## Set of tasks
1. List every date the climbing post about Riverside Quarry gives, in the order they appear.
2. In the climbing post about Riverside Quarry, quote the passage from "Riverside Quarry - 02/25/2012" up to and including "to the beach.".

## Document segment
◇ ◇ ◇
Sunday, March 11, 2012

Riverside Quarry - 02/25/2012

Amy has been wanting to go the the beach for a while, but it seems like every weekend when there is the possibility to go to the beach it is always cold outside. On Saturday the 18th she wanted to try going, but it was so smoggy outside that it wasn't very warm, so we decided to go climbing at the Riverside Quarry until it warmed up enough to go to the beach.

We arrived at the quarry and the smog was so thick that you couldn't even see any details on the rock from the road which might be a quarter of a mile away, it almost was like a fog, but without the wetness. We were really hoping that it would get nicer and warm up a bit, so we decided that we would start out by doing our projects. Amy has been working on figuring out how to do the crux move on Shattered dreams (5.10c) for a while now, and I figured it would be a good warmup for trying out Vertical Vee (5.11d) again, so we started out with it. I ran up the route without any problems, and then Amy took her turn on TR. She did really good and cruised up the route all the way to the crux, but then she was once again unable to figure out how to do the move, and since she is shorter than me, I am really no help either. Eventually, she ended up pulling herself up with the rope until she could reach the crux hold, then finished the route that way. We decided that sometime I need to set up an anchor right next to the crux and belay her from there so I can try and help her figure out a way through it.





After Shattered Dreams we headed over to try Vertical Vee again. I had tried the route the week before, but I couldn't get to the fourth bolt. I had been thinking about the moves all week, and thought that I knew a way to do it, and it looked like the route eased up considerably after clipping the fourth bolt, so I figured I would be able to make it up the route this time. I started up the route, and cruised up through the crux to the fourth bolt, clipped the bolt, reached for the awesome looking finger crack above the bolt, but found that just like the part below, the crack was shallow and flaring and not nearly as good as it looked. I ended up coming off, then had to work the moves for a while until I figured out the foot sequence that would work to get established above the roof. The rest of the route was pretty easy, the only problem was that I was so spent from working the crux moves that I still had to take at the second to last bolt and the last bolt to get my strength back, but at least I made it to the top of the route (I'll have to go back and get the redpoint sometime soon).
◇ ◇ ◇
## Entries supplied
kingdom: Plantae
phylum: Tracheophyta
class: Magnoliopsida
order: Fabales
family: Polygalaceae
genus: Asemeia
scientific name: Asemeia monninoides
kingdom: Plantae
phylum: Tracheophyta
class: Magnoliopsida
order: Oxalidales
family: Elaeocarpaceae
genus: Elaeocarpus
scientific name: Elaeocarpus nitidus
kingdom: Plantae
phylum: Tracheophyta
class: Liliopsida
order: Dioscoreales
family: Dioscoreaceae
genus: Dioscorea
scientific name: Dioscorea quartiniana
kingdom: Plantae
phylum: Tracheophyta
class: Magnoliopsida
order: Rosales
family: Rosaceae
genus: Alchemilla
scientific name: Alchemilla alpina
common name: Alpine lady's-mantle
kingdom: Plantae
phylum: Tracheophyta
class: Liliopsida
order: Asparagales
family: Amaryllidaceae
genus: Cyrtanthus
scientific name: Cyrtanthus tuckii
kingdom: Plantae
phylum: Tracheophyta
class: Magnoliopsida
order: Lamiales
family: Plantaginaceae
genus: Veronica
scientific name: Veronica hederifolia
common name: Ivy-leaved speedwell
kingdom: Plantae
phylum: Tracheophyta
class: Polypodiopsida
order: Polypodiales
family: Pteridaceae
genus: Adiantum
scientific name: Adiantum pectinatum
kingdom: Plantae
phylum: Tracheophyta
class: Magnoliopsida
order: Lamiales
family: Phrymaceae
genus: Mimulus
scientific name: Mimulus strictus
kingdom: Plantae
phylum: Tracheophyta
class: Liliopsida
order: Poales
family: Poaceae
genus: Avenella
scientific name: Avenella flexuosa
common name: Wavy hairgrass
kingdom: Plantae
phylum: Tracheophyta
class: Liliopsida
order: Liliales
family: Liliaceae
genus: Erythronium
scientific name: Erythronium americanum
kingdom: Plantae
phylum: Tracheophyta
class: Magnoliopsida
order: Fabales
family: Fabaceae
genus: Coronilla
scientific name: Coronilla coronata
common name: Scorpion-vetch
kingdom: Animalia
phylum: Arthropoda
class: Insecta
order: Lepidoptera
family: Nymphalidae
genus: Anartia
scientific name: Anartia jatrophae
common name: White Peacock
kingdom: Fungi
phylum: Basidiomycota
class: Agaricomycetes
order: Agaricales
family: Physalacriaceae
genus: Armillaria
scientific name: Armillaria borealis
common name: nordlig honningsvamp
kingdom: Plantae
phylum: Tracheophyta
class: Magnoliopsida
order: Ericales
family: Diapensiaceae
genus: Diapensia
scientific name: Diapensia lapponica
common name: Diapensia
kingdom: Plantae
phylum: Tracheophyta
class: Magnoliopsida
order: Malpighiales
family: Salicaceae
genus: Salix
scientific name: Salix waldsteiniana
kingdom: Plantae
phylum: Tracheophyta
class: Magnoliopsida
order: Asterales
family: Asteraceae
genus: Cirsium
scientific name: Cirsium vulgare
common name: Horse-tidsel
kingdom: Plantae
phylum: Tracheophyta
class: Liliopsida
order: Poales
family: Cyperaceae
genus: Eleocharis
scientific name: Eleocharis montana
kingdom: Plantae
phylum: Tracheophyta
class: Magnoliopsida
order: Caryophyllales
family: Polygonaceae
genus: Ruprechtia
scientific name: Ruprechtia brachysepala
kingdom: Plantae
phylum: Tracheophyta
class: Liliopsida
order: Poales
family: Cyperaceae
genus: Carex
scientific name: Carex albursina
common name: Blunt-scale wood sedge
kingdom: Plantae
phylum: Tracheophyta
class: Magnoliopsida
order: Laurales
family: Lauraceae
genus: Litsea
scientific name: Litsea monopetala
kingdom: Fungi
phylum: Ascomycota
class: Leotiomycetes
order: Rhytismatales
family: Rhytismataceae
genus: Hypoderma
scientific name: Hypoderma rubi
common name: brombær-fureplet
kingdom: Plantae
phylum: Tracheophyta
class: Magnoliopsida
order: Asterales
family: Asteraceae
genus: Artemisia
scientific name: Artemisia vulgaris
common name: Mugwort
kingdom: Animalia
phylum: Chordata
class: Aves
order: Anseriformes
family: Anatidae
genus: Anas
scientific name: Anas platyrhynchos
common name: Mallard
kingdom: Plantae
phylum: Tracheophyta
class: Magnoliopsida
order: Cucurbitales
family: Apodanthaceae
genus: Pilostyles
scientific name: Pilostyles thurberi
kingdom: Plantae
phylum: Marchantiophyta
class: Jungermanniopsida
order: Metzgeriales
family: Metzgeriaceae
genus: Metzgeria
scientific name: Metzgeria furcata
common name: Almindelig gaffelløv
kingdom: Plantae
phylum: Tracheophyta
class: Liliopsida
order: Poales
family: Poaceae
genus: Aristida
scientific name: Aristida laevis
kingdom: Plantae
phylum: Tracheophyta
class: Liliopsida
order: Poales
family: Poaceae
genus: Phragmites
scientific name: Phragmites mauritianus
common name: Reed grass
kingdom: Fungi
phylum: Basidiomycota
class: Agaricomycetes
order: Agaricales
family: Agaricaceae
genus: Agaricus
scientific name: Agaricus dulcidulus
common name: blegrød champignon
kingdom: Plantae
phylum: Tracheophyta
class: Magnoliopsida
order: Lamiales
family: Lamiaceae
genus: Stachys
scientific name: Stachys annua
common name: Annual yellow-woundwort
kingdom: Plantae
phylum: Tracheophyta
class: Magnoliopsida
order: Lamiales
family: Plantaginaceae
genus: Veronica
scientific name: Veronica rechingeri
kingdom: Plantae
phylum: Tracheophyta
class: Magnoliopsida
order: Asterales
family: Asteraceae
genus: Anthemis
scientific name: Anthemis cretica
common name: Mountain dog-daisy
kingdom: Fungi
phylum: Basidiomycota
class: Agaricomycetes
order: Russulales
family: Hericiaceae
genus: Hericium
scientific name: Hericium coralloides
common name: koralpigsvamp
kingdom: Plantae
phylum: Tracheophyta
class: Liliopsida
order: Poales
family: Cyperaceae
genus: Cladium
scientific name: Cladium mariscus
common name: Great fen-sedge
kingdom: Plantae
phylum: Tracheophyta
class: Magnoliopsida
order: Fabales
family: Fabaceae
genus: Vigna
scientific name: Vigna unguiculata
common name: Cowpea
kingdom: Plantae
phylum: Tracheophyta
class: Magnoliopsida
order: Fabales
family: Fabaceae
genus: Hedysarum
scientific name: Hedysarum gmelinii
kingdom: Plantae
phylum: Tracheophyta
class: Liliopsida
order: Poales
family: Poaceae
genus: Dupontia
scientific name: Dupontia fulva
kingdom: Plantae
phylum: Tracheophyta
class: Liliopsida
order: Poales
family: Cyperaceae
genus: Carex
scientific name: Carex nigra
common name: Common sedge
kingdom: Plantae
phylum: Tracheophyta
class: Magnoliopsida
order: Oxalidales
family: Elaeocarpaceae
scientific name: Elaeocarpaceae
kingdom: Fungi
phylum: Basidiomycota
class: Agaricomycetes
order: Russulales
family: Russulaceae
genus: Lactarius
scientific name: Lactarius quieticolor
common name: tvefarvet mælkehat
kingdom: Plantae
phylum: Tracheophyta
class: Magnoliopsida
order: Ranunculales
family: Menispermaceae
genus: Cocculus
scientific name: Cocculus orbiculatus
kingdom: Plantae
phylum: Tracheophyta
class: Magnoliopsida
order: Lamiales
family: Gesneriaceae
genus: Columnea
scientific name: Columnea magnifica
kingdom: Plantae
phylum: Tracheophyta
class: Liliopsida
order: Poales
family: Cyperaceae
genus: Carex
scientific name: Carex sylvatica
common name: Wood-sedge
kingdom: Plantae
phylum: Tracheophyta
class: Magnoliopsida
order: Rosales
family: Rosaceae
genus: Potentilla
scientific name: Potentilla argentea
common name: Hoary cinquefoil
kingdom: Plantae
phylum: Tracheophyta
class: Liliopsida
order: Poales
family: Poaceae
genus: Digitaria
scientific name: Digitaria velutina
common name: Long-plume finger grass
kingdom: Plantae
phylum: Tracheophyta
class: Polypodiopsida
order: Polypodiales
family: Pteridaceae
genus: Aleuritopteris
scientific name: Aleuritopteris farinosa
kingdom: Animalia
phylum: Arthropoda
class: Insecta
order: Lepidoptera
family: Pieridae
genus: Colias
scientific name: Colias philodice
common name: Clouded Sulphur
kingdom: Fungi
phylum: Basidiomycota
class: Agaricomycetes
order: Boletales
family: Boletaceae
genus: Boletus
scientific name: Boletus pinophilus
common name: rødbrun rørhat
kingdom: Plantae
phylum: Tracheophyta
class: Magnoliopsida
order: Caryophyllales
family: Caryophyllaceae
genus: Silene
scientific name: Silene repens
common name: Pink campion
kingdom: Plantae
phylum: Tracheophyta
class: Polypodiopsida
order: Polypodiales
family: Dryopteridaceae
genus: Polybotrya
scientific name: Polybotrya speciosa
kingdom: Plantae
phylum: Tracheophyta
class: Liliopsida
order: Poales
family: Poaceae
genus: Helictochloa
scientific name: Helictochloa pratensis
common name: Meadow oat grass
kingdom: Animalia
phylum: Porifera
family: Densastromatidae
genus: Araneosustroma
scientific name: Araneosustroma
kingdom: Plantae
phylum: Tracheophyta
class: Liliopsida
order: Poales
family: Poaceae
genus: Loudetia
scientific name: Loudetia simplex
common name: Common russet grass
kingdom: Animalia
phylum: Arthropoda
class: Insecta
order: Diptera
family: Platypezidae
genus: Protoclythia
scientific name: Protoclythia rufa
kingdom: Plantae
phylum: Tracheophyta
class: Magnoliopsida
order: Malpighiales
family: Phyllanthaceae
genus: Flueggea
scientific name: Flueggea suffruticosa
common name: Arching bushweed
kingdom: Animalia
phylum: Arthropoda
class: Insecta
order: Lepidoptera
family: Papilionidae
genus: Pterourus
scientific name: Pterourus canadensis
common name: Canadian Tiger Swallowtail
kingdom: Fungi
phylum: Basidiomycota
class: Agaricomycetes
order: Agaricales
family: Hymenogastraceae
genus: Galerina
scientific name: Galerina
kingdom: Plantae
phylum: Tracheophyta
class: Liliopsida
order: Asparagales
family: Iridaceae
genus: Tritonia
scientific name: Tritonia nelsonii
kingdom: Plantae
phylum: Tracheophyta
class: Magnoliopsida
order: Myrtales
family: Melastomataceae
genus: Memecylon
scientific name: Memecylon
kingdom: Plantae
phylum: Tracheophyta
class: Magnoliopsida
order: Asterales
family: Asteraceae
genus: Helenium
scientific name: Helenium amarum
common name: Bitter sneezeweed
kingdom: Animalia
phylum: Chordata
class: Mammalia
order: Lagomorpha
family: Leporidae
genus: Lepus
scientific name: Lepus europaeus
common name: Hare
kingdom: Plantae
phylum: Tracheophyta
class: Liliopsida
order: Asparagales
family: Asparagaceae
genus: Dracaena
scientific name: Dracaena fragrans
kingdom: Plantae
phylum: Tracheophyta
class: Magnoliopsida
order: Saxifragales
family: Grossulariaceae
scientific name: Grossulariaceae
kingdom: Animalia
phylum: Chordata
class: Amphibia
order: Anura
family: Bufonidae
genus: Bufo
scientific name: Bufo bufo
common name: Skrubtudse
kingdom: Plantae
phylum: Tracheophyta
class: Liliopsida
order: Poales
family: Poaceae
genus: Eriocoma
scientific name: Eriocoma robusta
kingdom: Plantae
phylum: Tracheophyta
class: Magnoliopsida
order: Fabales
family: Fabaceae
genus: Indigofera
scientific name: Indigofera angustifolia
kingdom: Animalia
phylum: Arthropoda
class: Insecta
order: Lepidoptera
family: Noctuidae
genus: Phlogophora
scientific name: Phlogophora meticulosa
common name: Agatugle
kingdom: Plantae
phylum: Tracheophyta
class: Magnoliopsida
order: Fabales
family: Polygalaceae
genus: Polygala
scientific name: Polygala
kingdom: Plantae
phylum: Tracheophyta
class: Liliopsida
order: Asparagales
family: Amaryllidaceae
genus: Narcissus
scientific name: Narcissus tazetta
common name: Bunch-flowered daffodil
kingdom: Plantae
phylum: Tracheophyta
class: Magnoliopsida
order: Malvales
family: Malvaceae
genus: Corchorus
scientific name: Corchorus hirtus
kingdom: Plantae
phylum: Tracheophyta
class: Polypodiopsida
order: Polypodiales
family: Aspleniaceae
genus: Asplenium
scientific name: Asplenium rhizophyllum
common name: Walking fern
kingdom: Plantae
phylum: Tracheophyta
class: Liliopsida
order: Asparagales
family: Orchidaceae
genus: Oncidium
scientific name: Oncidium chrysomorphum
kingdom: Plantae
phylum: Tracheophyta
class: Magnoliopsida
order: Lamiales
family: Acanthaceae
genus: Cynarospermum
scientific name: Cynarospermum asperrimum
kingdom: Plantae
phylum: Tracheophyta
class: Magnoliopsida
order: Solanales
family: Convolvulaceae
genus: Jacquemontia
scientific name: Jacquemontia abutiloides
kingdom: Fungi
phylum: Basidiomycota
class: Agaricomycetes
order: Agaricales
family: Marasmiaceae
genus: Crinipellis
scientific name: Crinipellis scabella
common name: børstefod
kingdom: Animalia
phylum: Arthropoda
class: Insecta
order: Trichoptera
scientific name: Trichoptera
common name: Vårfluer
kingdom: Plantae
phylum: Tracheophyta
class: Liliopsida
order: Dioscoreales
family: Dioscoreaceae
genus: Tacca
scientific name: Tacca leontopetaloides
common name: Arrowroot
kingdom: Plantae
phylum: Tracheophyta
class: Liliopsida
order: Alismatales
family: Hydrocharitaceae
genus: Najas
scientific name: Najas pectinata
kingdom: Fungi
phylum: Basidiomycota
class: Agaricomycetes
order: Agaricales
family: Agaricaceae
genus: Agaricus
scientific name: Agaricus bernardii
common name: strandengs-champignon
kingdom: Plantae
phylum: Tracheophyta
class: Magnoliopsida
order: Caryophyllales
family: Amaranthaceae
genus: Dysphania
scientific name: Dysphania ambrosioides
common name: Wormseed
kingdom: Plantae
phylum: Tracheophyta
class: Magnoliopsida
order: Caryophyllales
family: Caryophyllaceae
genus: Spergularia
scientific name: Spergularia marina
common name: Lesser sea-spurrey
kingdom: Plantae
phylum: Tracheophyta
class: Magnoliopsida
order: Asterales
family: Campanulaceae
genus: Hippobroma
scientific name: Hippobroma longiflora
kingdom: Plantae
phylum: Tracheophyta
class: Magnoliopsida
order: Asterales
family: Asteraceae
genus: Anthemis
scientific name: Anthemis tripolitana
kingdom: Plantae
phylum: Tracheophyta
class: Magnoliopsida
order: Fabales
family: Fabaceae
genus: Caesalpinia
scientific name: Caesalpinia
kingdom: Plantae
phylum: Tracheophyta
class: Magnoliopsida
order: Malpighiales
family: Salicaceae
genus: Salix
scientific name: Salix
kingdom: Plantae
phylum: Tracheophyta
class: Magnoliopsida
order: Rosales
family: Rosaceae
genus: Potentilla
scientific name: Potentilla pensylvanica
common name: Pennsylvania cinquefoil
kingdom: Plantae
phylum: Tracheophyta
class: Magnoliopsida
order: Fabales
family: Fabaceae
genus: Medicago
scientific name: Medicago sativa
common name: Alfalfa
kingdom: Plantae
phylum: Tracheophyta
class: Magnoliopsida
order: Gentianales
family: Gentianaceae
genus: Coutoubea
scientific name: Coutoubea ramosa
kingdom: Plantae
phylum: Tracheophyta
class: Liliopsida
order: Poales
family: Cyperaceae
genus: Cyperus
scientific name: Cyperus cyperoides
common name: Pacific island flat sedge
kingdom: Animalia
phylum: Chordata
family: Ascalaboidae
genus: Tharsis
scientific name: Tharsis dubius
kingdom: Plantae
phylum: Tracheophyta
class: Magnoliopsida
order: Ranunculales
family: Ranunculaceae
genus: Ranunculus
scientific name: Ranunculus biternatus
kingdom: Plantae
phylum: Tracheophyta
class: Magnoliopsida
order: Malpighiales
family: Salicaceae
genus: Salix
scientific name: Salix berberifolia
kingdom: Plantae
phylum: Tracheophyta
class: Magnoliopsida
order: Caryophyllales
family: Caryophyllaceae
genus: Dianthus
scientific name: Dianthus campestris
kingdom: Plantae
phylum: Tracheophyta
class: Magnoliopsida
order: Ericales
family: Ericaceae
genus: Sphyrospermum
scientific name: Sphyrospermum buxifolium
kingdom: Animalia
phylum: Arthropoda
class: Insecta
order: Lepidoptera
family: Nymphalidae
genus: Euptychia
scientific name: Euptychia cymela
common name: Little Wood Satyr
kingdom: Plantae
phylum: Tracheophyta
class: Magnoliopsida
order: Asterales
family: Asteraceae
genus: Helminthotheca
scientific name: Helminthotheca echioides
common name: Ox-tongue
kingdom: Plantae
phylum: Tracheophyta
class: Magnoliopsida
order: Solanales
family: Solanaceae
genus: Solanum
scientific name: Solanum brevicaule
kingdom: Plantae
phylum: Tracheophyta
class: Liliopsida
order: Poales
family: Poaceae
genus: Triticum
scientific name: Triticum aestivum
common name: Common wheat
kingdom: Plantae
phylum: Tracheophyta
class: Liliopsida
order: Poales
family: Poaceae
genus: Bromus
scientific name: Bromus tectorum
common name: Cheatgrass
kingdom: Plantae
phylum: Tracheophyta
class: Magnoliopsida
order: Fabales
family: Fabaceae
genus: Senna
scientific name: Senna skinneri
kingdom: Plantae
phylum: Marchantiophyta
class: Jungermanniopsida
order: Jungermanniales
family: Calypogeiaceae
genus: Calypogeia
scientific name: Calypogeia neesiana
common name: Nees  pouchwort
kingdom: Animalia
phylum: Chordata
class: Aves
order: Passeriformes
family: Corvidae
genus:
◇ ◇ ◇
## Task results
1.
Sunday, March 11, 2012
02/25/2012
Saturday the 18th

2.
Riverside Quarry - 02/25/2012

Amy has been wanting to go the the beach for a while, but it seems like every weekend when there is the possibility to go to the beach it is always cold outside. On Saturday the 18th she wanted to try going, but it was so smoggy outside that it wasn't very warm, so we decided to go climbing at the Riverside Quarry until it warmed up enough to go to the beach.